Suas tarefas
a – Transcreva sem alterações a parte do texto sobre a vacina contra o pneumococo que começa com as palavras "A moléstia provocada" e termina com "quatro doses necessárias.".
b – Segundo o texto sobre a vacina contra o pneumococo, que resultado os pesquisadores obtiveram em camundongos?

Trecho para leitura
☆ ☆ ☆ ☆ ☆ ☆ ☆

A moléstia provocada pelo Streptococcus pneumoniae (mais conhecido simplesmente como pneumococo) já conta hoje com uma vacina norte-americana que é importada pelo Brasil, mas seu preço proibitivo (cerca de US$ 60, a dose) impede a disseminação em larga escala.

O sistema público de saúde brasileiro só fornece a vacina para pessoas com alto risco de contaminação, como profissionais que trabalham com doentes, e em casos de pneumonia recorrente. Mas todo o resto da população só é imunizada se puder desembolsar o dinheiro para bancar as três ou quatro doses necessárias.

Além disso, a vacina americana não é de todo eficiente em terras nacionais. Se lá ela cobre cerca de 85% dos casos, aqui mal passa dos 50%. Isso porque o pneumococo tem pelo menos 23 variedades. O produto feito no EUA leva em conta as sete cepas mais comuns no país. Mas elas não batem necessariamente com as mais abrangentes aqui. Outros laboratórios estão desenvolvendo alternativas com 11 e até com 13 cepas. No entanto, quanto mais componentes uma vacina tem, mais cara ela tende a ficar.

PARA TODOS

A principal aposta do Butantã é trabalhar com uma tecnologia que em teoria pode combater todos os casos da doença. Ao contrário da fórmula americana, que usa como matéria-prima a cápsula de polissacarídeo que envolve a bactéria, o produto nacional conta com uma bactéria inteira, inativa, que não é envolvida por essa cápsula.

O polissacarídeo é o componente mais imunogênico do micróbio, ou seja, o que mais dispara a resposta imunológica. Por isso uma vacina com ele é altamente eficaz. Entretanto, esta é a parte que mais sofre variação entre as cepas. O que leva à necessidade de que a vacina, para ser abrangente, tenha de ter múltiplos tipos. Seu efeito é comprovado nas populações que têm as cepas específicas, mas além de ser cara, a vacina não serve para todos os lugares.

De acordo com Luciana Cezar de Cerqueira Leite, que lidera as pesquisas no instituto paulista, o miolo do micróbio é praticamente igual entre todas as linhagens do pneumococo. “Às vezes existe variação entre uma proteína ou outra, mas, em teoria, uma vacina assim serviria para o mundo inteiro. E por usar uma abordagem bem mais simples, custaria apenas US$ 0,10.”

Essa pesquisa está sendo feita em convênio com o Hospital de Crianças da Universidade Harvard e tem como meta estar pronta até o final de 2008 para ir a testes clínicos com humanos. Em camundongos os pesquisadores obtiveram 100% de resposta positiva.

Em outra frente, o Butantã trabalha com a idéia de juntar os polissacarídeos das três variedades mais comuns no Brasil, que respondem por cerca de 45% dos casos, com proteínas da bactéria, uma parte que sofre pouca variação entre as cepas. A expectativa é de que o modelo conjugado cubra de 85% a 90% dos casos. “Estamos considerando também essa linha porque ela já é consagrada. Mas o custo seria um pouco mais alto, chegando a até US$ 2. Talvez o SUS até tenha condições de bancá-la, mas países africanos não. A outra vacina tem um interesse geral”, explica Luciana.

☆ ☆ ☆ ☆ ☆ ☆ ☆

Dados fornecidos
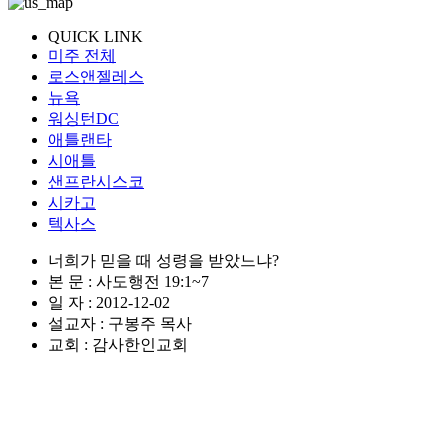
QUICK LINK
미주 전체
로스앤젤레스
뉴욕
워싱턴DC
애틀랜타
시애틀
샌프란시스코
시카고
텍사스
너희가 믿을 때 성령을 받았느냐?
본 문 : 사도행전 19:1~7
일 자 : 2012-12-02
설교자 : 구봉주 목사
교회 : 감사한인교회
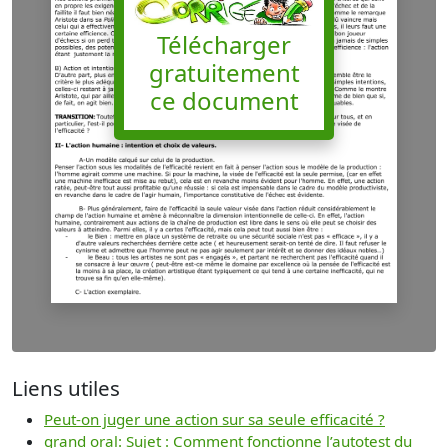
Télécharger
gratuitement
ce document
Liens utiles
Peut-on juger une action sur sa seule efficacité ?
grand oral: Sujet : Comment fonctionne l’autotest du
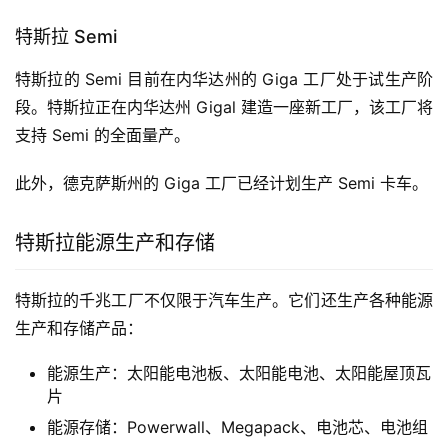
特斯拉 Semi
特斯拉的 Semi 目前在内华达州的 Giga 工厂处于试生产阶
段。特斯拉正在内华达州 Gigal 建造一座新工厂，该工厂将
支持 Semi 的全面量产。
此外，德克萨斯州的 Giga 工厂已经计划生产 Semi 卡车。
特斯拉能源生产和存储
特斯拉的千兆工厂不仅限于汽车生产。它们还生产各种能源
生产和存储产品：
能源生产：太阳能电池板、太阳能电池、太阳能屋顶瓦
片
能源存储：Powerwall、Megapack、电池芯、电池组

☆ ☆ ☆ ☆ ☆ ☆ ☆

Respostas
a –
A moléstia provocada pelo Streptococcus pneumoniae (mais conhecido simplesmente como pneumococo) já conta hoje com uma vacina norte-americana que é importada pelo Brasil, mas seu preço proibitivo (cerca de US$ 60, a dose) impede a disseminação em larga escala.

O sistema público de saúde brasileiro só fornece a vacina para pessoas com alto risco de contaminação, como profissionais que trabalham com doentes, e em casos de pneumonia recorrente. Mas todo o resto da população só é imunizada se puder desembolsar o dinheiro para bancar as três ou quatro doses necessárias.

b – Obtiveram 100% de resposta positiva.